The oil-fueled boom has dramatically inflated the cost of living, nowadays basic food items like cooking oil, sugar, and plantains have more than doubled in price, while wages remain stagnant. Despite collecting more than US$7B in oil revenue since 2019, a growing number of individuals struggle just to survive- some have resorted to begging in the streets. On Regent Street, a casual conversation with some of the dwellers would reveal how some of them have been homeless for over a decade—many battling addiction and estranged from families.
Most insisted they had never been offered social support. The homeless are very close to us, daily. They are present in just about every place that is visited, traveled to and from, stopped at, and even avoided. With all the instinctive familiarity with and knowledge of the ways of the street, they direct their energies and presence to get there, be there and, sometimes, menace there. These would be growing individual and clustered presences of the homeless roaming the streets and alarming citizens, including fellow streetwalkers. Many citizens are fearful, especially the womenfolk, since they have to be watchful, on high alert. This is not the healthiest state of existence, when the routine affairs of life become so tormenting.
The apprehensions over being victims of violent crime that could lurk anywhere are further intensified by the wretched brethren, who make the naked street their home. They could be menacing presences sometimes, where ‘no’ or silence or simply ignoring or going along one’s way may not be the safest of situations.

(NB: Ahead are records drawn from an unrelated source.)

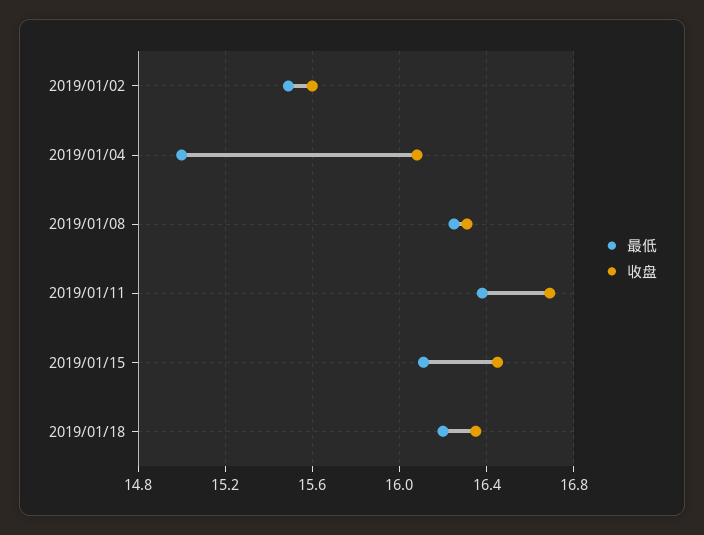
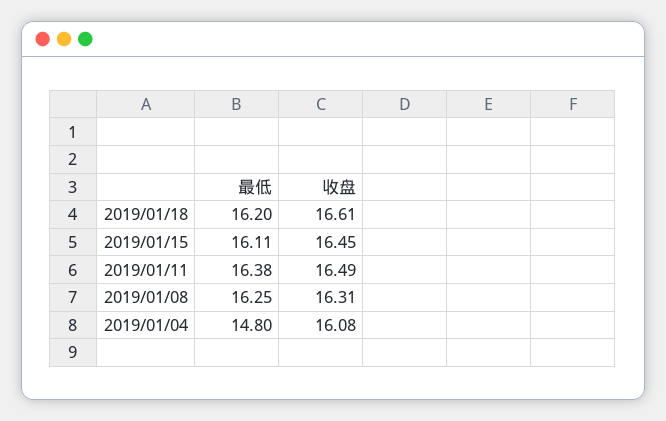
  {
    "最低": {
-     "2019/01/02": 15.5,
-     "2019/01/04": 15,
+     "2019/01/04": 14.8,
      "2019/01/08": 16.25,
      "2019/01/11": 16.38,
      "2019/01/15": 16.11,
      "2019/01/18": 16.2
    },
    "收盘": {
-     "2019/01/02": 15.6,
      "2019/01/04": 16.08,
      "2019/01/08": 16.31,
-     "2019/01/11": 16.7,
+     "2019/01/11": 16.49,
      "2019/01/15": 16.45,
-     "2019/01/18": 16.35
+     "2019/01/18": 16.61
    }
  }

For anyone of those hurried responses offered in the mildest of tones could trigger a range of trouble, which includes the abusive, the vulgar, the intimidating, and ultimately unnerving.
These fallen fellow citizens have nothing to lose. Some have already lost to the demands of life, whether it was lived here or overseas. In terms of the latter, more than a few are involuntary returnees, who have missed out the grand chance that many crave for, are doomed to, or have settled for – an existence on the street that hurtles ever downward.
The spike in homelessness and street begging is not a backdrop to Guyana’s prosperity—it’s a symptom. While oil wealth expands the elite’s skyline, hunger and desperation endure in Georgetown’s gutters. True progress demands more than construction milestones, it requires restoring dignity to every citizen. Oil wealth must serve not just luxury labels and foreign investors, but light ways out of poverty for the most vulnerable among us.
Anything less is a failed promise. Oil was meant to pull Guyana out of poverty. Instead, it is now a moral indictment: street beggars and homeless families, nestled against the rising skyline, reminding us what’s missing. A living wage; social services; affordable housing; outreach to those sleeping on cardboard. As this country heads into another defining elections, the decisions made today will determine whether the country becomes a beacon of inclusive development or a cautionary tale of missed opportunity. The plight of the homeless and those begging in the streets is a failure of policy, vision, and will. Guyana has the means to end this. The question is whether its leaders have the courage and the political will.